I am a member of what sociologists have come to refer to as Generation Y. Born in the 80’s and educated under New Labour, my generation is highly ambitious. Our baby-boomer parents encouraged us to aspire to lives and careers more lucrative, more prestigious and more fulfilling than their own. Tony Blair encouraged us to believe that university attendance was our ticket to the ball game; that a stable, well-paid and rewarding career lay just the other side of graduation.
What our parents didn’t realise was that the education system on which they pinned their hopes for us was built for a very different world, one in which basic skills such as memorisation and reproduction of knowledge were valued above all. The world in which Generation Y finds itself (particularly in the West) is dominated by knowledge-intensive, highly sophisticated, service-based industries in which the value of an employee is not defined by his ability to perform tasks and regurgitate knowledge, but on his ability to apply this knowledge in creative ways to solve increasingly complex problems.
At the same time the competitive pressures of globalisation are driving companies to pursue ever greater efficiency, resulting in the blurring of traditional boundaries between work and life, geographic locations and different levels of management. Organisations are using the latest technologies to encourage highly collaborative, highly flexible patterns of work based on the formation of dynamic teams to tackle particular problems (often referred to as Swarming).
Generation Y is well-equipped to take on the new world of knowledge intensive, flexible employment. Having grown up with the internet, ubiquitous advertising and sophisticated branding, Generation Y is well-used to processing large amounts of information and switching focus at a moment's notice. But the education system through which my generation has passed has failed to exploit this potential, doing everything in its power to preserve the traditional approach to learning, focusing on the development of out-dated skills.
Youth unemployment is at record highs (75 million globally). Over the next decade 600 million new jobs will be needed to absorb the 40 million new entrants into the labour market each year, and to clear the backlog of 200 million currently unemployed. The result is a generation of young people poorly equipped for the world in which they find themselves, facing incredibly high levels of competition, yet with aspirations to better the achievements of their parents.
But young people are not without support. My work on Learning a Living has opened my eyes to the potential of new approaches that equip people with the skills necessary to be successful in the 21st century. Some of the innovations highlighted in the book are truly inspiring examples of what can be achieved with a little creativity and a great deal of determination. But these are the outliers.

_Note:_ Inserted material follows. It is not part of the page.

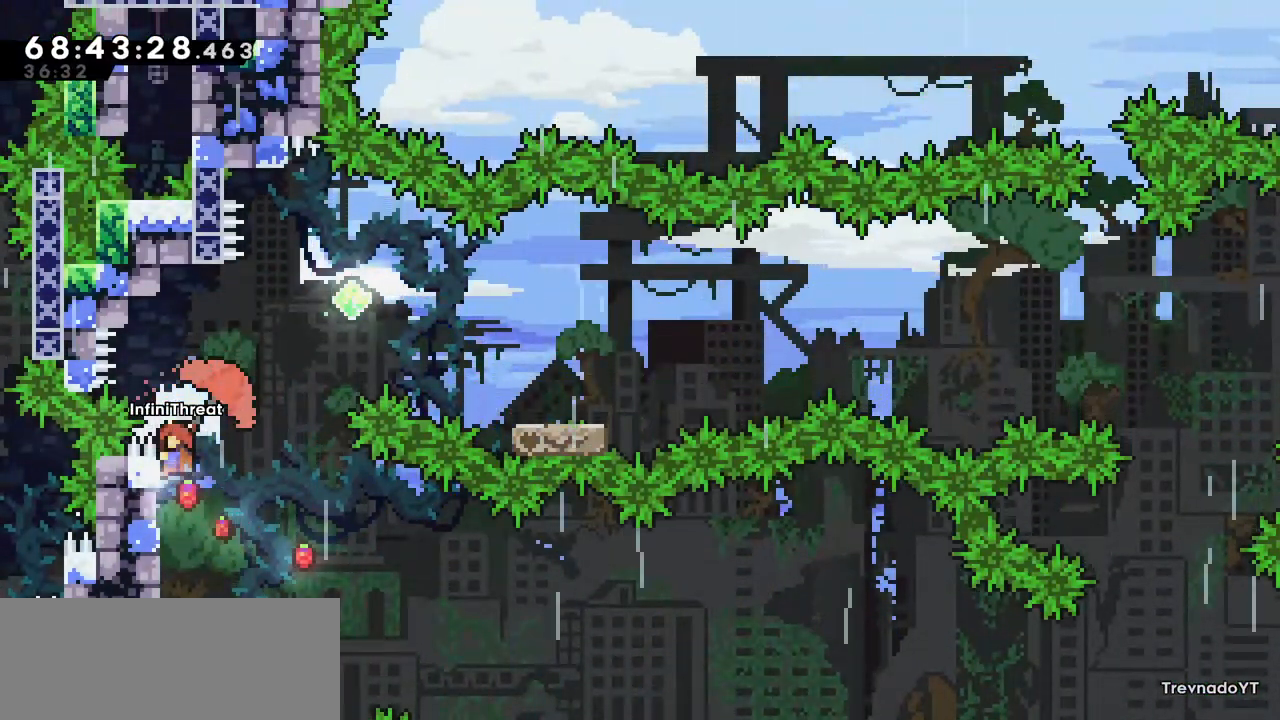
{"keys": ["grab", "jump", "right", "up"], "events": [[34, "right", "down"], [34, "up", "down"], [84, "grab", "up"], [84, "jump", "down"], [267, "grab", "down"]]}
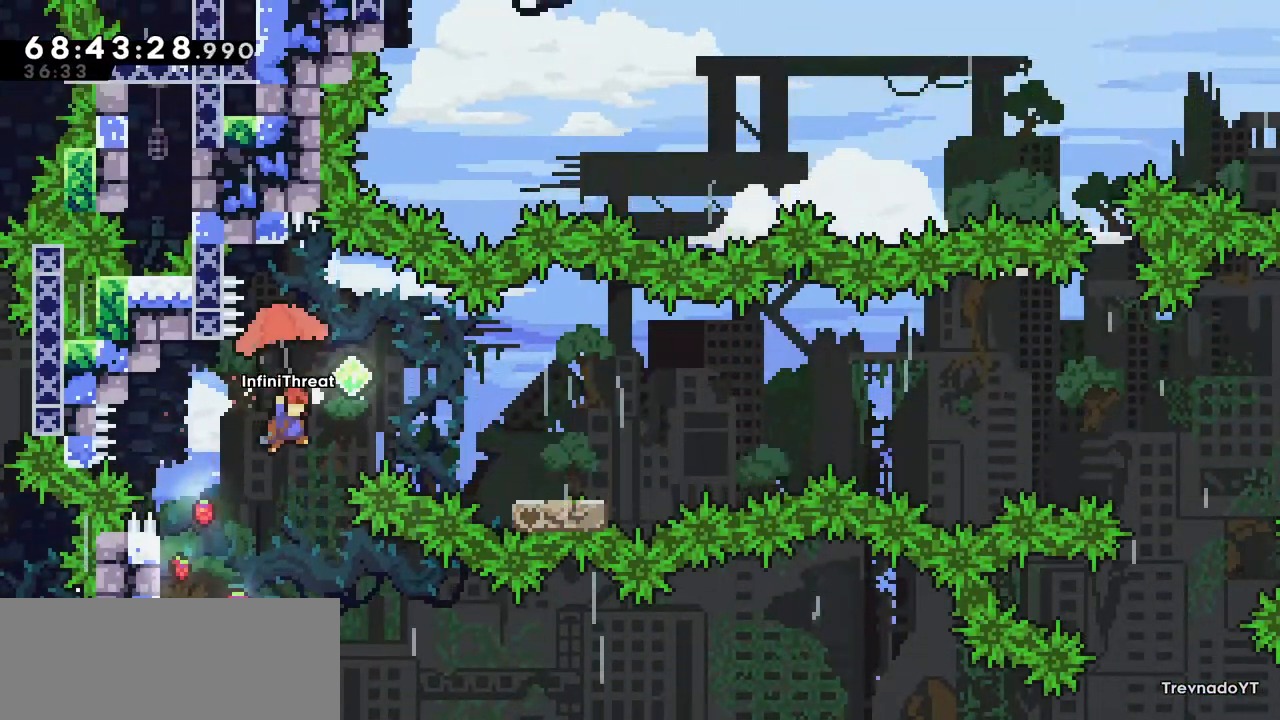
{"keys": ["down", "right"], "events": [[184, "jump", "up"], [367, "grab", "up"], [367, "up", "up"], [467, "down", "down"]]}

Despite the good intensions of policy makers and educational providers the world over, many education systems are failing to live up to the example set by the innovators in Learning a Living. I am one of the lucky ones, afforded the time and freedom to take on a series of unpaid internships, providing me with the skills I needed to get a paid position here at the Innovation Unit. For those of my generation who can’t afford to work for free, and for those that feel like they have to, the education system has a lot to answer for.